[OBJECTIF] Recopiez les lignes allant de celle qui contient « DMSO (ADP+Pi), Aglafoline (ADP+Pi) » jusqu'à celle qui contient « Which category has », toutes deux incluses, en remplaçant « category » par « group » et sans rien modifier d'autre. Laissez les images de côté dans votre réponse, s'il vous plaît.

[DONNÉES AFFICHÉES]
========================================================================

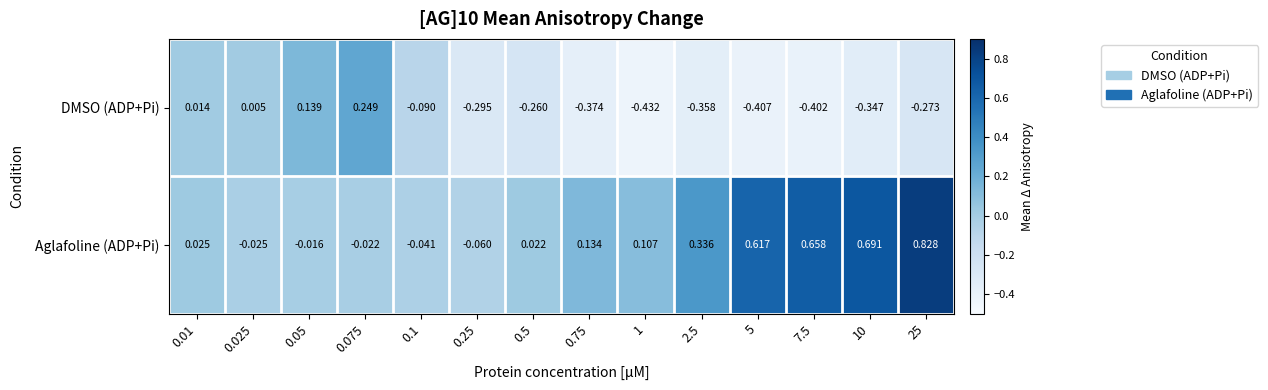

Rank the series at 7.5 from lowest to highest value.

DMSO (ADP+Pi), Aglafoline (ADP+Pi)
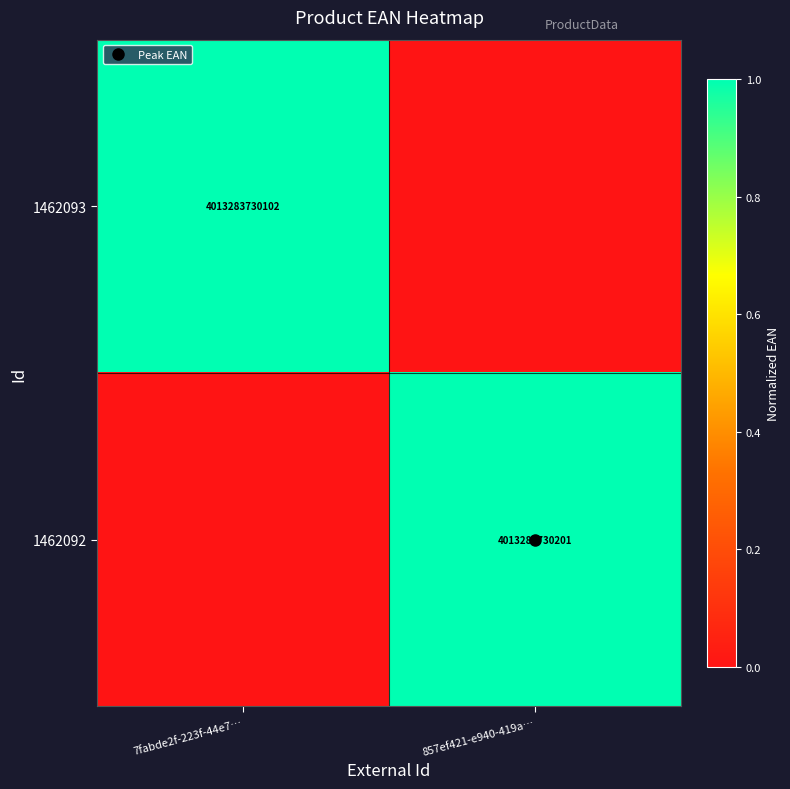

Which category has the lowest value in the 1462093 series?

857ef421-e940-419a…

========================================================================

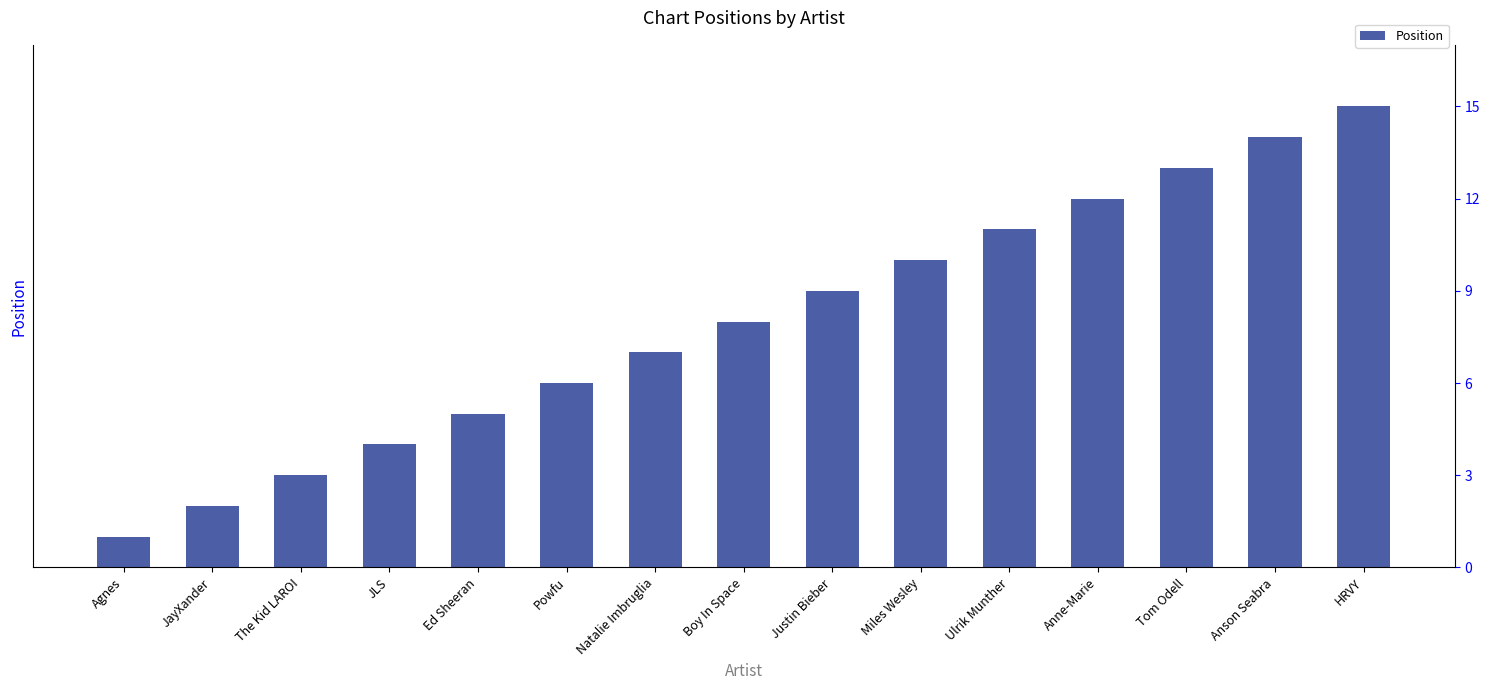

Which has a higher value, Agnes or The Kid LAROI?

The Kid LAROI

========================================================================

[RÉPONSE]
DMSO (ADP+Pi), Aglafoline (ADP+Pi)

Which group has the lowest value in the 1462093 series?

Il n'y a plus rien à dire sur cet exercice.